Reading all the great writers, and honing in especially on C.S.Lewis and his friends, brought me to the brink of Britain. Other boys wanted to be football or basketball stars, millionaires, politicians, engineers, businessmen, lawyers, and doctors. My aim was to be an Anglican country parson. T.S. Eliot and George Herbert were my role models: the first because he went to live in England in a personal rejection of America; the second because he retreated from the world to a country parish to minister humbly and write some of the finest poetry in the English language.

I see now that one of the themes that links their lives is the element of retreat and escapes. They ran away: Eliot from the sterile and stuffy establishment expectations of Harvard, Herbert from the worldly ambition of university and court, privilege and patronage. I wanted to beat a similar retreat, and took heart in Eliot’s observation, “In a world of fugitives, the person taking the opposite direction will appear to run away.”

So, when the opportunity arose to study theology at Oxford, I made my escape. With great excitement, I bought a one-way ticket to England.

I will never forget the taxi ride from the station to the imposing Victorian edifice of Wycliffe Hall on the Banbury Road. Still groggy from jet lag, I looked out the window on the streets of the great city of Oxford.

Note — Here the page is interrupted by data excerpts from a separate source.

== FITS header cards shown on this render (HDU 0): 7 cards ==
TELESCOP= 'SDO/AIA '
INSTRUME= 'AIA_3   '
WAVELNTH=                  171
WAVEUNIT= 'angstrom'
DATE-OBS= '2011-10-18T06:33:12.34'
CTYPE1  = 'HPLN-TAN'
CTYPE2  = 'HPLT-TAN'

We drove past the Randolph Hotel and the Ashmolean Museum, then we turned north into the wide thoroughfare of St. Giles. The driver pushed through crowds of merrymakers. The street was full of ferris wheels, whirligigs, sideshows, and carnival games. I was shocked. At the very heart of the city of dreaming spires, did they really have an amusement park?

Of course, a few days later the amusements were gone. It was no more than the annual St. Giles’ Fair.

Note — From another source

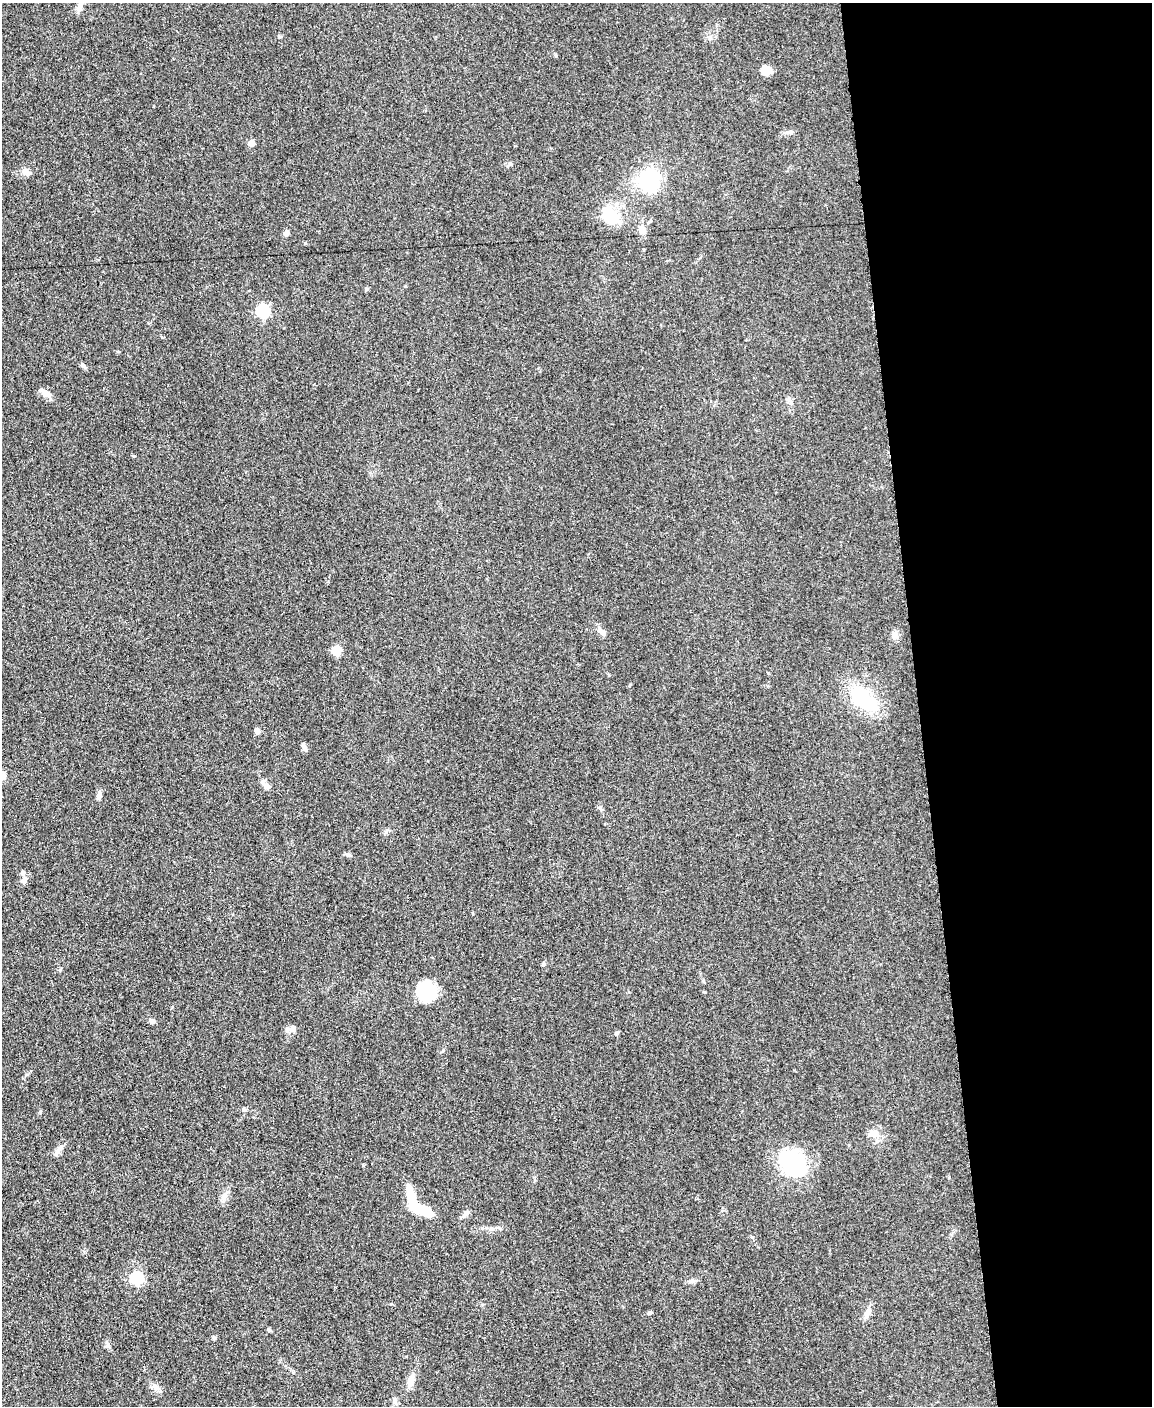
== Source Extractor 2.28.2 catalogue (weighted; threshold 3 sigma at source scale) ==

By a combination of Providence and luck (and a good number of pints of ale at the Eagle and Child), I finished my theological training and was ordained as an Anglican priest. After serving ten very happy years in the Church of England, I responded to the inevitable draw of the Catholic Church. By now I was married to an Englishwoman, and I settled as a Catholic layman in the damp lands. I had burnt my bridges and had no contacts other than family back in the USA.

Then, through another series of unforeseeable events, the door opened for me to return not only to the United States but to Greenville, South Carolina, to be ordained as a Catholic priest.

I had run from America to England, and now after twenty-five years, it was time to come home. Soon after settling back in South Carolina, I had the opportunity to wend my way home from a speaking engagement in Augusta, Georgia.

Instead of the boring interstate, I decided to take the country roads home.

This poem was the result, and it sums things up pretty well.

Driving Home

“Save a half hour,” my host said, “and leave town
driving North ‘cross country on Highway One.”
So on a balmy day in May I set off
to travel home across the rural south.

The road ran past broken farms, peach orchards,
Bar BQ joints, quaint old towns and junkyards;
trailer parks and dilapidated shacks—
the homes of poor white folks and poorer blacks.

With stenciled signs the country churches wore
their ignorance with pride and proclaimed their war
on the world, the flesh and the devil
in names wild and apocalyptical.

Almighty Fire Temple Missionary
New Testament Church of God Prophecy
Mount Pisgah Methodist Episcopal
Church of the Revival of Reverend Irascible.

Twenty-five years ago I fled all this;
seeking sanity, refuge and release.
All I found were other forms of madness,
poverty, despair, anger, lust and stress.

Worst of all, after time, I woke to find
these terrors lodged deep in my own heart and mind.
Like a birth defect, they’d been there all along;
It wasn’t my world, but my heart which was wrong.

So now, with a sense of humor and shame
I’m ready to accept my part of the blame.
In accepting this I can accept all things,
and in this freedom my heart stops and sings.

As I drive on and the sunsets into night,
each church and farm and face I see is filled with light,
and in my heart and mind a certainty begins to swell:
that, “All shall be well, and all things shall be well.”